== Segment start ==
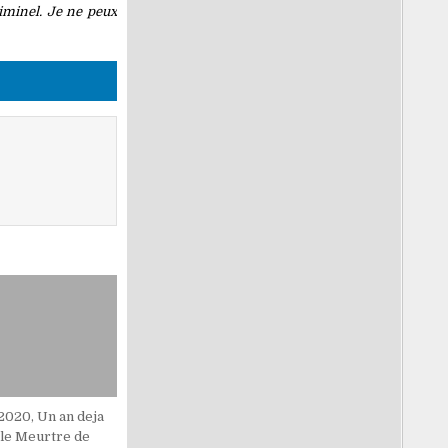
riminel. Je ne peux
2020, Un an deja
 le Meurtre de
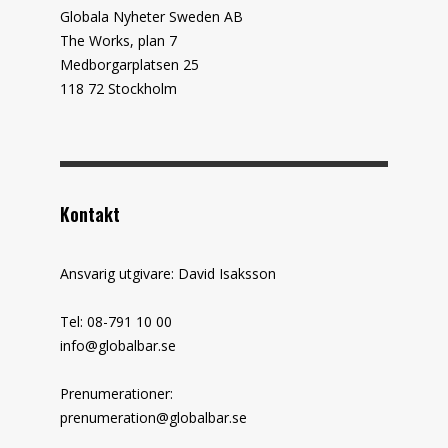
Globala Nyheter Sweden AB
The Works, plan 7
Medborgarplatsen 25
118 72 Stockholm
Kontakt
Ansvarig utgivare: David Isaksson
Tel: 08-791 10 00
info@globalbar.se
Prenumerationer:
prenumeration@globalbar.se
== Segment end ==
→ **TASK DETAILS**: Exact copies of the line containing "118 72 Stockholm" and of every line after it through the end of the entries are all that should be output.

→ **SOLVED EXERCISE**:
118 72 Stockholm
Kontakt
Ansvarig utgivare: David Isaksson
Tel: 08-791 10 00
info@globalbar.se
Prenumerationer:
prenumeration@globalbar.se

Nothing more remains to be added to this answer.